Spanish mack @ bob sikes again!


----------



## Yo-Zuri (May 31, 2015)

From the bridge itself, or a boat nearby?


----------



## GROUPERKING (Sep 28, 2011)

Good trip !


----------



## drewquez (Jul 10, 2015)

Yo-Zuri said:


> From the bridge itself, or a boat nearby?


The little pier on the right hand side.


----------



## drewquez (Jul 10, 2015)

Got out there 5 in the morning. They started biting around 6 or 7. Went out early to beat the traffic due to air show.


----------



## Yo-Zuri (May 31, 2015)

drewquez said:


> The little pier on the right hand side.


I assume you mean this here?

https://www.google.com/maps/@30.3500446,-87.156838,241a,20y,41.73t/data=!3m1!1e3

They call that "the octagon" (even though it's a hexagon ).


----------



## drewquez (Jul 10, 2015)

Yo-Zuri said:


> drewquez said:
> 
> 
> > The little pier on the right hand side.
> ...


Yup, that's it Zuri.


----------



## yukondog (Feb 12, 2013)

Way to go, did you get them on lures or live bait?


----------



## stc1993 (Nov 23, 2014)

Cook 'em up fresh some good eating.


----------



## drewquez (Jul 10, 2015)

yukondog said:


> Way to go, did you get them on lures or live bait?


I used dead Ly.


----------



## drewquez (Jul 10, 2015)

stc1993 said:


> Cook 'em up fresh some good eating.


Definitely! Just baked some with diced tomatoes, onions, garlic and lemon.


----------



## jetajockey (Jun 6, 2011)

Nice, I need to get out there, love fishing for spanish. Were you using leaders? I've had better luck on fluorocarbon but lots of cutoffs.


----------



## drewquez (Jul 10, 2015)

jetajockey said:


> Nice, I need to get out there, love fishing for spanish. Were you using leaders? I've had better luck on fluorocarbon but lots of cutoffs.
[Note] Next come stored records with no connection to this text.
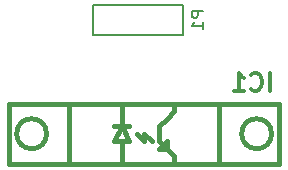
<source format=gbr>
G04 #@! TF.FileFunction,Legend,Bot*
%FSLAX46Y46*%
G04 Gerber Fmt 4.6, Leading zero omitted, Abs format (unit mm)*
G04 Created by KiCad (PCBNEW 4.0.1-stable) date Tuesday, March 29, 2016 'AMt' 01:18:38 AM*
%MOMM*%
G01*
G04 APERTURE LIST*
%ADD10C,0.100000*%
%ADD11C,0.381000*%
%ADD12C,0.150000*%
%ADD13C,0.304800*%
G04 APERTURE END LIST*
D10*
D11*
X152400000Y-115697000D02*
X152400000Y-116332000D01*
X151765000Y-115062000D02*
X151130000Y-115062000D01*
X151130000Y-115062000D02*
X151765000Y-114427000D01*
X151765000Y-114427000D02*
X151765000Y-115062000D01*
X149860000Y-113792000D02*
X150495000Y-114427000D01*
X149225000Y-113792000D02*
X149860000Y-114427000D01*
X147320000Y-113157000D02*
X148590000Y-113157000D01*
X147955000Y-116332000D02*
X147955000Y-115062000D01*
X147955000Y-115062000D02*
X147955000Y-114427000D01*
X147955000Y-114427000D02*
X147320000Y-114427000D01*
X147320000Y-114427000D02*
X148590000Y-114427000D01*
X148590000Y-114427000D02*
X147955000Y-113157000D01*
X147955000Y-113157000D02*
X147320000Y-114427000D01*
X147320000Y-114427000D02*
X147955000Y-113157000D01*
X147955000Y-113157000D02*
X147955000Y-111252000D01*
X152400000Y-111252000D02*
X152400000Y-111887000D01*
X152400000Y-111887000D02*
X151765000Y-112522000D01*
X151765000Y-112522000D02*
X151130000Y-113157000D01*
X151130000Y-113157000D02*
X151130000Y-114427000D01*
X151130000Y-114427000D02*
X152400000Y-115697000D01*
X156210000Y-116332000D02*
X161290000Y-116332000D01*
X161290000Y-116332000D02*
X161290000Y-111252000D01*
X161290000Y-111252000D02*
X156210000Y-111252000D01*
X138430000Y-116332000D02*
X143510000Y-116332000D01*
X138430000Y-116332000D02*
X138430000Y-111252000D01*
X138430000Y-111252000D02*
X143510000Y-111252000D01*
X141605000Y-113792000D02*
G75*
G03X141605000Y-113792000I-1270000J0D01*
G01*
X160655000Y-113792000D02*
G75*
G03X160655000Y-113792000I-1270000J0D01*
G01*
X143510000Y-116332000D02*
X156210000Y-116332000D01*
X156210000Y-116332000D02*
X156210000Y-111252000D01*
X156210000Y-111252000D02*
X143510000Y-111252000D01*
X143510000Y-111252000D02*
X143510000Y-116332000D01*
D12*
X153162000Y-105410000D02*
X145542000Y-105410000D01*
X145542000Y-105410000D02*
X145542000Y-102870000D01*
X145542000Y-102870000D02*
X153162000Y-102870000D01*
X153162000Y-102870000D02*
X153162000Y-105410000D01*
D13*
X160491714Y-110163429D02*
X160491714Y-108639429D01*
X158895143Y-110018286D02*
X158967714Y-110090857D01*
X159185428Y-110163429D01*
X159330571Y-110163429D01*
X159548286Y-110090857D01*
X159693428Y-109945714D01*
X159766000Y-109800571D01*
X159838571Y-109510286D01*
X159838571Y-109292571D01*
X159766000Y-109002286D01*
X159693428Y-108857143D01*
X159548286Y-108712000D01*
X159330571Y-108639429D01*
X159185428Y-108639429D01*
X158967714Y-108712000D01*
X158895143Y-108784571D01*
X157443714Y-110163429D02*
X158314571Y-110163429D01*
X157879143Y-110163429D02*
X157879143Y-108639429D01*
X158024286Y-108857143D01*
X158169428Y-109002286D01*
X158314571Y-109074857D01*
D12*
X154884381Y-103401905D02*
X153884381Y-103401905D01*
X153884381Y-103782858D01*
X153932000Y-103878096D01*
X153979619Y-103925715D01*
X154074857Y-103973334D01*
X154217714Y-103973334D01*
X154312952Y-103925715D01*
X154360571Y-103878096D01*
X154408190Y-103782858D01*
X154408190Y-103401905D01*
X154884381Y-104925715D02*
X154884381Y-104354286D01*
X154884381Y-104640000D02*
X153884381Y-104640000D01*
X154027238Y-104544762D01*
X154122476Y-104449524D01*
X154170095Y-104354286D01*
M02*

</source>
At first I was using 2ft of some cheap mono. Had to switch it up with a 1ft of wire leaders.


----------



## Pushwave (Oct 6, 2009)

WOW!!! Just passed by there... Packed with people fishing!! Someone must have told them something is biting there... LOL


----------



## drewquez (Jul 10, 2015)

Pushwave said:


> WOW!!! Just passed by there... Packed with people fishing!! Someone must have told them something is biting there... LOL


Lol, gotta spread the love.


----------



## Yo-Zuri (May 31, 2015)

Got this guy this morning at the same place:


----------



## drewquez (Jul 10, 2015)

Yo-Zuri said:


> Got this guy this morning at the same place:


Good stuff Zuri!!


----------



## Yo-Zuri (May 31, 2015)

drewquez said:


> Good stuff Zuri!!


Thanks for the tip. :thumbsup:


----------